[Collected data]
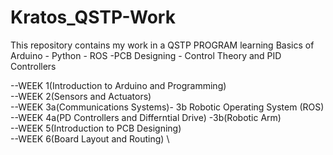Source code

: # Kratos_QSTP-Work
This repository contains my work in  a QSTP PROGRAM  learning  Basics of  Arduino - Python - ROS  -PCB Designing  - Control Theory and  PID Controllers

--WEEK 1(Introduction to Arduino and Programming)\
--WEEK 2(Sensors and Actuators)\
--WEEK 3a(Communications Systems)- 3b Robotic Operating System (ROS)\
--WEEK 4a(PD Controllers and Differntial Drive) -3b(Robotic Arm)\
--WEEK 5(Introduction to PCB Designing)\
--WEEK 6(Board Layout and Routing) \
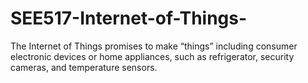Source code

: # SEE517-Internet-of-Things-
The Internet of Things promises to make “things” including consumer electronic devices or home appliances, such as refrigerator, security cameras, and temperature sensors. 
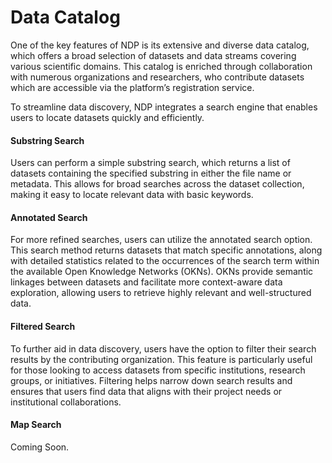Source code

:# Data Catalog 

One of the key features of NDP is its extensive and diverse data catalog, which offers a broad selection of datasets and data streams covering various scientific domains. This catalog is enriched through collaboration with numerous organizations and researchers, who contribute datasets which are accessible via the platform’s registration service. 

To streamline data discovery, NDP integrates a search engine that enables users to locate datasets quickly and efficiently. 

#### Substring Search 

Users can perform a simple substring search, which returns a list of datasets containing the specified substring in either the file name or metadata. This allows for broad searches across the dataset collection, making it easy to locate relevant data with basic keywords.

#### Annotated Search

For more refined searches, users can utilize the annotated search option. This search method returns datasets that match specific annotations, along with detailed statistics related to the occurrences of the search term within the available Open Knowledge Networks (OKNs). OKNs provide semantic linkages between datasets and facilitate more context-aware data exploration, allowing users to retrieve highly relevant and well-structured data.

#### Filtered Search

To further aid in data discovery, users have the option to filter their search results by the contributing organization. This feature is particularly useful for those looking to access datasets from specific institutions, research groups, or initiatives. Filtering helps narrow down search results and ensures that users find data that aligns with their project needs or institutional collaborations.

#### Map Search 

Coming Soon.
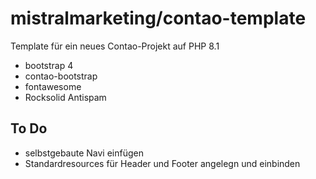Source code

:# mistralmarketing/contao-template

Template für ein neues Contao-Projekt auf PHP 8.1

- bootstrap 4
- contao-bootstrap
- fontawesome
- Rocksolid Antispam

## To Do

- selbstgebaute Navi einfügen
- Standardresources für Header und Footer angelegn und einbinden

JOB: Exclude images and repeat all entries exactly.

YOUR RESPONSE:
Source code

: # Kratos_QSTP-Work
This repository contains my work in  a QSTP PROGRAM  learning  Basics of  Arduino - Python - ROS  -PCB Designing  - Control Theory and  PID Controllers

--WEEK 1(Introduction to Arduino and Programming)\
--WEEK 2(Sensors and Actuators)\
--WEEK 3a(Communications Systems)- 3b Robotic Operating System (ROS)\
--WEEK 4a(PD Controllers and Differntial Drive) -3b(Robotic Arm)\
--WEEK 5(Introduction to PCB Designing)\
--WEEK 6(Board Layout and Routing) \
Source code

: # SEE517-Internet-of-Things-
The Internet of Things promises to make “things” including consumer electronic devices or home appliances, such as refrigerator, security cameras, and temperature sensors. 
Source code

:# Data Catalog 

One of the key features of NDP is its extensive and diverse data catalog, which offers a broad selection of datasets and data streams covering various scientific domains. This catalog is enriched through collaboration with numerous organizations and researchers, who contribute datasets which are accessible via the platform’s registration service. 

To streamline data discovery, NDP integrates a search engine that enables users to locate datasets quickly and efficiently. 

#### Substring Search 

Users can perform a simple substring search, which returns a list of datasets containing the specified substring in either the file name or metadata. This allows for broad searches across the dataset collection, making it easy to locate relevant data with basic keywords.

#### Annotated Search

For more refined searches, users can utilize the annotated search option. This search method returns datasets that match specific annotations, along with detailed statistics related to the occurrences of the search term within the available Open Knowledge Networks (OKNs). OKNs provide semantic linkages between datasets and facilitate more context-aware data exploration, allowing users to retrieve highly relevant and well-structured data.

#### Filtered Search

To further aid in data discovery, users have the option to filter their search results by the contributing organization. This feature is particularly useful for those looking to access datasets from specific institutions, research groups, or initiatives. Filtering helps narrow down search results and ensures that users find data that aligns with their project needs or institutional collaborations.

#### Map Search 

Coming Soon.
Source code

:# mistralmarketing/contao-template

Template für ein neues Contao-Projekt auf PHP 8.1

- bootstrap 4
- contao-bootstrap
- fontawesome
- Rocksolid Antispam

## To Do

- selbstgebaute Navi einfügen
- Standardresources für Header und Footer angelegn und einbinden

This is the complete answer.